- Born: 26 May 1926 Frankfurt am Main, Germany
- Died: 10 August 2007 (aged 81) Montouliers, France

Academic work
- Discipline: theology
- Sub-discipline: systematic theology
- Institutions: Konfessionskundliches Institut University of Frankfurt

= Erwin Fahlbusch =

German theologian and academic (1926-2007)

Erwin Fahlbusch (born 26 May 1926 in Frankfurt am Main; died 10 August 2007 in Montouliers, France) was a research consultant at Konfessionskundliches Institut in Bensheim and was an honorary professor of systematic theology in the Faculty of Evangelical Theology at the University of Frankfurt for many years.

== Life ==
Erwin Fahlbusch was born on 26 May 1926, the only child of Friedrich and Helma Fahlbusch in Frankfurt am Main. He was baptized Catholic there, went to the first holy communion and was also confirmed there. On 25 March 1940 he was confirmed by the Protestant parish priest because he also attended Protestant religious education.

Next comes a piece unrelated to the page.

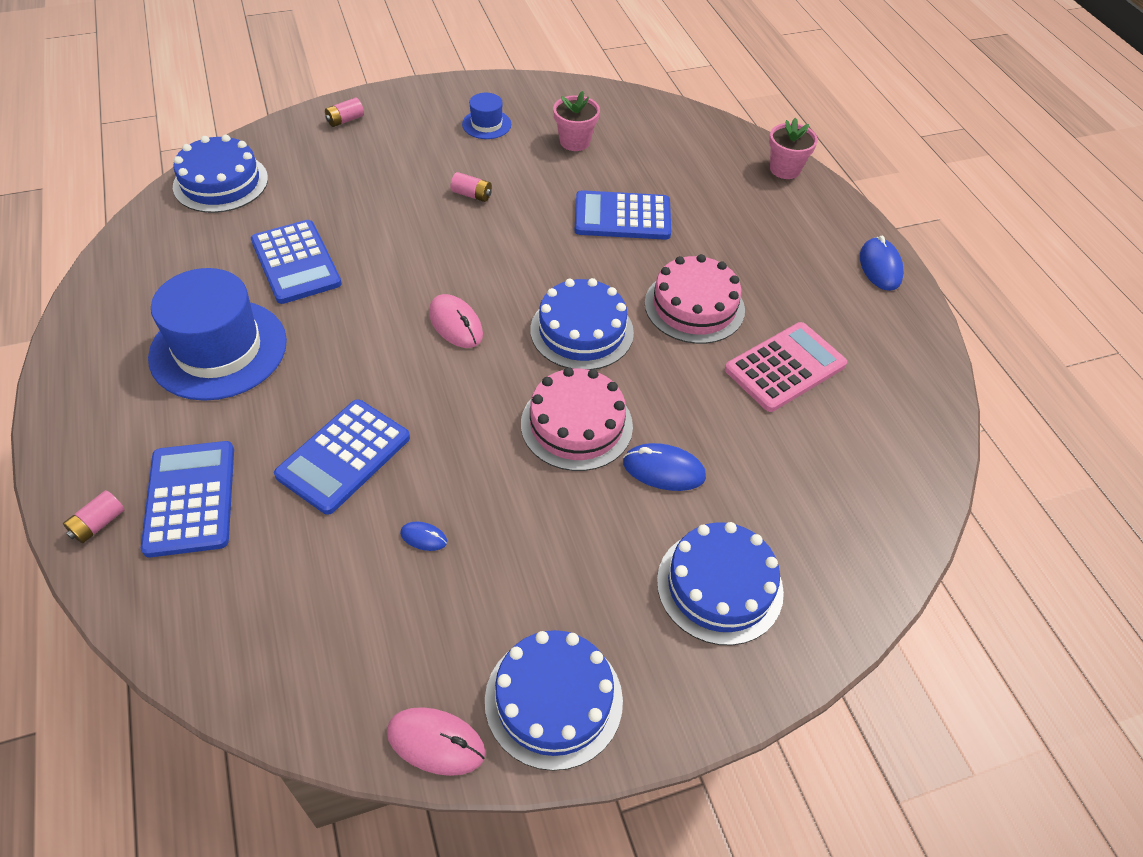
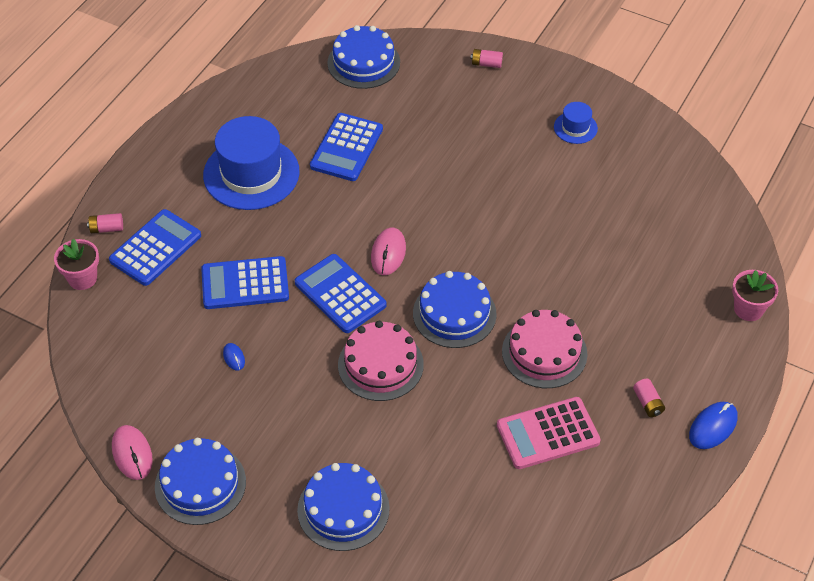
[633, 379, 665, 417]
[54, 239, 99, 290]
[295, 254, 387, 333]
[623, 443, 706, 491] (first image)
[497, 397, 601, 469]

From 1932 to 1942, he attended primary school in Frankfurt am Main and then middle school, which he graduated with a secondary school leaving certificate. He then began training as an engineer, but was unable to finish it since he was drafted into military service in May 1944. In September 1944, he was captured by the United States in Normandy, from which he returned to Frankfurt am Main in July 1946.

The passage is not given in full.